I ARRIVED a few months after the school had been on television for having riots. There were broken windows and hundreds of kids on the rampage. I thought, God, what kind of school am I going to?

They were definitely revolutionary times, with strikes going on all over the place. It wasn't so much that the school was political, it seemed like the whole country was political.

Within a few months of getting to Holland Park, there was a big demonstration of schoolkids in Trafalgar Square - I was totally up for that, it was fantastic, such a buzz.

Most people went on the demo for a day off, for a voice, a sense of power. I can't even remember what it was about.

My parents were typical of the Sixties generation in that they wanted their kids to go to the right school.
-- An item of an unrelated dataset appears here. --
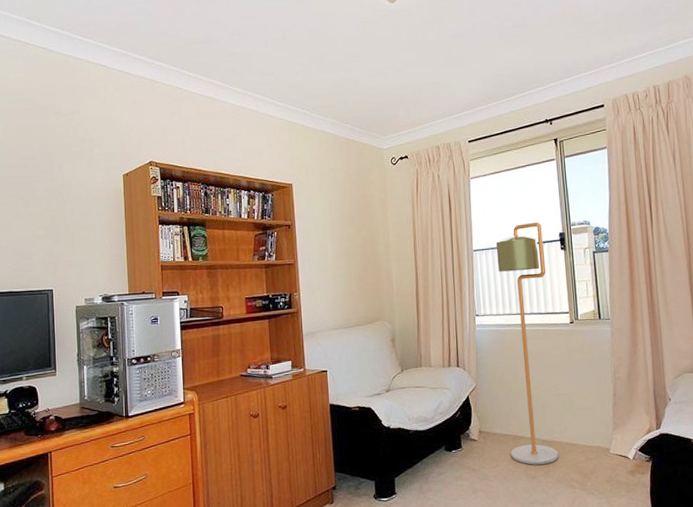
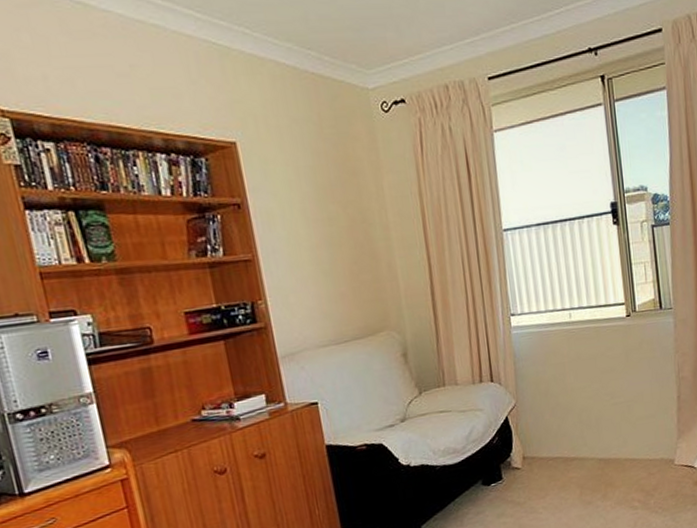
floor lamp: present [495,222,559,465] -> none [531,189,617,489]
We were the guinea-pig generation - part of the wave of enthusiasm and optimism for bringing all the different people together in the comprehensive system. I'm the eldest of six and my twin brothers, who are 18, are at Westminster.

I had friends right across the board. My parents were more on the hippie side, but about two-thirds of my mates were skinheads. And I used to hang out with a lot of black kids.

There are drugs in all schools but at Holland Park it was rife. It wasn't how you imagine - some dodgy geezer standing on a corner trying to sell little kids drugs.

There was this Australian freak who had this van called the Fuck Truck. People liked going round to his house because he was always showing porno or telling travelling stories and giving them dope. It was all titillating and fascinating and totally different. Some people became junkies; it's very sad. But I don't know if the school was to blame for that.

It was quite a free-thinking, liberal school. But that just played into the hands of people like me - there was going to be absolutely no chance of an academic education. After a year, the only lessons I attended with any regularity were art and drama.

My attitude was school stinks, but it does anyway, whatever school you go to. But here they leave the gates open and there's a beautiful park next door.

Practically none of my contemporaries managed to stick it to the end of their school careers. The ones that did ended up having to move to other schools or their parents dragged them away to another school or crammer to force them through their exams.

The main education I got was the people. What I'll always be grateful to Holland Park for was that I learnt to get on with people from a wide array of backgrounds, which I never would have got at a regular school. It gave me a preparation for all sorts of things - for just walking down the street and feeling freer. You had to take into account other people's experiences and views. In a lot of other schools, they don't know enough about the rest of the world.